* **Extracted material**
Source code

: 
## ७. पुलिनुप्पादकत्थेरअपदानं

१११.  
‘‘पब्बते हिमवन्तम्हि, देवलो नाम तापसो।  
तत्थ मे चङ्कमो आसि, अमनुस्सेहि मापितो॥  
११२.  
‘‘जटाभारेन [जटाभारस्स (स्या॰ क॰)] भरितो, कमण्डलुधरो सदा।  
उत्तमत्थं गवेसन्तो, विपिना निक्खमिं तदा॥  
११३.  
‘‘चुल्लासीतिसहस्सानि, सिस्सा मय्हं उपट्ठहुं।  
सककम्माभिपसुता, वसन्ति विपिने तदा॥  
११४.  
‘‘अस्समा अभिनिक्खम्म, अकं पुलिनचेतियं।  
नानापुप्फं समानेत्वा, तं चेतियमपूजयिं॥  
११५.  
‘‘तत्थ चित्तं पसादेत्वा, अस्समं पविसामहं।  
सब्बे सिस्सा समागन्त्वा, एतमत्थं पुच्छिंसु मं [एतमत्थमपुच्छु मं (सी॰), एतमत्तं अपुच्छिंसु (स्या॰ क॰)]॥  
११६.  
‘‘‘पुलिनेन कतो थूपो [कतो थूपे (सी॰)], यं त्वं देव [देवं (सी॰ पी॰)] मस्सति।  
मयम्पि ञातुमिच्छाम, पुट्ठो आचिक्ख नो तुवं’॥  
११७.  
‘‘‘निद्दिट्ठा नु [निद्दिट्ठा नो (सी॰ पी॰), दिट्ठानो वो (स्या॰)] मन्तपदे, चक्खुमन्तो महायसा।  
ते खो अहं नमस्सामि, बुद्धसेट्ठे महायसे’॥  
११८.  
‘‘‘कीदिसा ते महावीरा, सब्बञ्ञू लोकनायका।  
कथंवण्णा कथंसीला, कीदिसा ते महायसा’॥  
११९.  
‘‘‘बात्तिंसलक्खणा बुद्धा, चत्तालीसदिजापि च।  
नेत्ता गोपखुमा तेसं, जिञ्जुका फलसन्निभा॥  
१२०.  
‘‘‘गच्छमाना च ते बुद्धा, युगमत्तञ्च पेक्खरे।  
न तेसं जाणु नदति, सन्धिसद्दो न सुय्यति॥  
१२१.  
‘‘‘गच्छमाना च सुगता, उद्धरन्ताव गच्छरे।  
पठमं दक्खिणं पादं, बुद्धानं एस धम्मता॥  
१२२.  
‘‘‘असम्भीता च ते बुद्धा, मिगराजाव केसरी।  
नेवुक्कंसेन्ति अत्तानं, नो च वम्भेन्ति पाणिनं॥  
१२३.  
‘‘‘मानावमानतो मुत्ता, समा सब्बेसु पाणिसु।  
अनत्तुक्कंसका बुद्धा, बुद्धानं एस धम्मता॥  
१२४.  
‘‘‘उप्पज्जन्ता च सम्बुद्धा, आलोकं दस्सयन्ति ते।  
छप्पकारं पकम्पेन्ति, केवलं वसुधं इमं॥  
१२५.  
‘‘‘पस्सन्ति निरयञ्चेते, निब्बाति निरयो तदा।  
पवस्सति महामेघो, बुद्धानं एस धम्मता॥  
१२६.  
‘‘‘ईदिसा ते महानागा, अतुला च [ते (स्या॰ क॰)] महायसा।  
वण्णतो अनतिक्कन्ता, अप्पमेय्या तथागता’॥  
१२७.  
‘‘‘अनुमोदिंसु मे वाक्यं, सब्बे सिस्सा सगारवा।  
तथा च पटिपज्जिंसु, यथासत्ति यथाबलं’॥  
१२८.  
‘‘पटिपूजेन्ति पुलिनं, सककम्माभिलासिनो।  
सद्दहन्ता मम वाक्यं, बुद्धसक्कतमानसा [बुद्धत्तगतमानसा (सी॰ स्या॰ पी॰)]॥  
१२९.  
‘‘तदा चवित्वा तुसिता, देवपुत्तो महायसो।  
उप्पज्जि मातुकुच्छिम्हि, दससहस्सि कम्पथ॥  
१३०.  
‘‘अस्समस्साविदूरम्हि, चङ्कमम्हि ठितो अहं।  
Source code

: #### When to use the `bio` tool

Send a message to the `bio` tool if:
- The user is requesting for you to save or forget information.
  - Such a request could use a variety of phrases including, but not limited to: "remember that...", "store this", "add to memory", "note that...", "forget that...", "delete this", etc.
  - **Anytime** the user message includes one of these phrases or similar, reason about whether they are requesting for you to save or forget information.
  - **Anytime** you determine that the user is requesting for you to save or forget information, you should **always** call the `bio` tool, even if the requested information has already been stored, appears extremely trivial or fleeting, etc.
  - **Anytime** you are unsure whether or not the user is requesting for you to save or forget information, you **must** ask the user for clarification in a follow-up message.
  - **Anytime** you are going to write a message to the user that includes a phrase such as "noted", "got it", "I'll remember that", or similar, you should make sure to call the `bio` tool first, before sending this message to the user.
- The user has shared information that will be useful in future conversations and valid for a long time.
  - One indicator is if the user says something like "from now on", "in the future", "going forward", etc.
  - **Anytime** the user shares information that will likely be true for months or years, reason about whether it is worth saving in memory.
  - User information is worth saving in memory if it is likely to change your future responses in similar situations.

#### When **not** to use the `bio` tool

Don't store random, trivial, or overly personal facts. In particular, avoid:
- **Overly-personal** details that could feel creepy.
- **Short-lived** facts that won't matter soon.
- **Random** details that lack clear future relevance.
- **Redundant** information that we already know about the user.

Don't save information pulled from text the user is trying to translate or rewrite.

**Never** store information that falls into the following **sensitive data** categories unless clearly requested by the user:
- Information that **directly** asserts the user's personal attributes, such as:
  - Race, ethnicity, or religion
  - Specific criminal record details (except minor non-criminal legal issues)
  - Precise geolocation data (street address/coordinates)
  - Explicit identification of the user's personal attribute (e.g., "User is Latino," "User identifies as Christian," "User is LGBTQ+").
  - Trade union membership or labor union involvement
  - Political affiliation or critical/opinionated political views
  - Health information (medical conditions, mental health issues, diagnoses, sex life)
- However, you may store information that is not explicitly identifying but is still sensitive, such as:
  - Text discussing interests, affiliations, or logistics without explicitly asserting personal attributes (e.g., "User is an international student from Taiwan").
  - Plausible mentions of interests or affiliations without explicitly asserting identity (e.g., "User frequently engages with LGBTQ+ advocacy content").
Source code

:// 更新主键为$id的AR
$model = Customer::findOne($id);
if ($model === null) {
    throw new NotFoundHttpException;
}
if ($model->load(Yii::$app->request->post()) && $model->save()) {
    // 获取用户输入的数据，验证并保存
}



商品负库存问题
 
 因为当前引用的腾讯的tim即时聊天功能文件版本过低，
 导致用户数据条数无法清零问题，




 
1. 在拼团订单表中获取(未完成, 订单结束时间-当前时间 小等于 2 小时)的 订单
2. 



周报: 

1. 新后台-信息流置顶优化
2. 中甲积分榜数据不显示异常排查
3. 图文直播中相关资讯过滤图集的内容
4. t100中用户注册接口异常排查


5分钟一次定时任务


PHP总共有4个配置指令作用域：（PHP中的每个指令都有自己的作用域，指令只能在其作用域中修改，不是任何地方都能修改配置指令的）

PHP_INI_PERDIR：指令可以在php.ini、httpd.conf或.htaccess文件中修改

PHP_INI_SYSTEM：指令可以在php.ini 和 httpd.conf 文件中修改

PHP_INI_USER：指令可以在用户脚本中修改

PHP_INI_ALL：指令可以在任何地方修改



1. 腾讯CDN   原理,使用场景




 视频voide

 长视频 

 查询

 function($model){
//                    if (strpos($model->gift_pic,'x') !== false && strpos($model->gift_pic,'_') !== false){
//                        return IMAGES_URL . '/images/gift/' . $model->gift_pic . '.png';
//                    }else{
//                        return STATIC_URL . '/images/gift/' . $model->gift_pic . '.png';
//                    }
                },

* **Requirement**
Could you retype exactly the lines above from the one containing "1. 在拼团订单表中获取(未完成, 订单结束时间-当前时间 小等于 2 小时)的 订单" through the last line of the records, both included, and nothing else?

* **Output**
1. 在拼团订单表中获取(未完成, 订单结束时间-当前时间 小等于 2 小时)的 订单
2. 



周报: 

1. 新后台-信息流置顶优化
2. 中甲积分榜数据不显示异常排查
3. 图文直播中相关资讯过滤图集的内容
4. t100中用户注册接口异常排查


5分钟一次定时任务


PHP总共有4个配置指令作用域：（PHP中的每个指令都有自己的作用域，指令只能在其作用域中修改，不是任何地方都能修改配置指令的）

PHP_INI_PERDIR：指令可以在php.ini、httpd.conf或.htaccess文件中修改

PHP_INI_SYSTEM：指令可以在php.ini 和 httpd.conf 文件中修改

PHP_INI_USER：指令可以在用户脚本中修改

PHP_INI_ALL：指令可以在任何地方修改



1. 腾讯CDN   原理,使用场景




 视频voide

 长视频 

 查询

 function($model){
//                    if (strpos($model->gift_pic,'x') !== false && strpos($model->gift_pic,'_') !== false){
//                        return IMAGES_URL . '/images/gift/' . $model->gift_pic . '.png';
//                    }else{
//                        return STATIC_URL . '/images/gift/' . $model->gift_pic . '.png';
//                    }
                },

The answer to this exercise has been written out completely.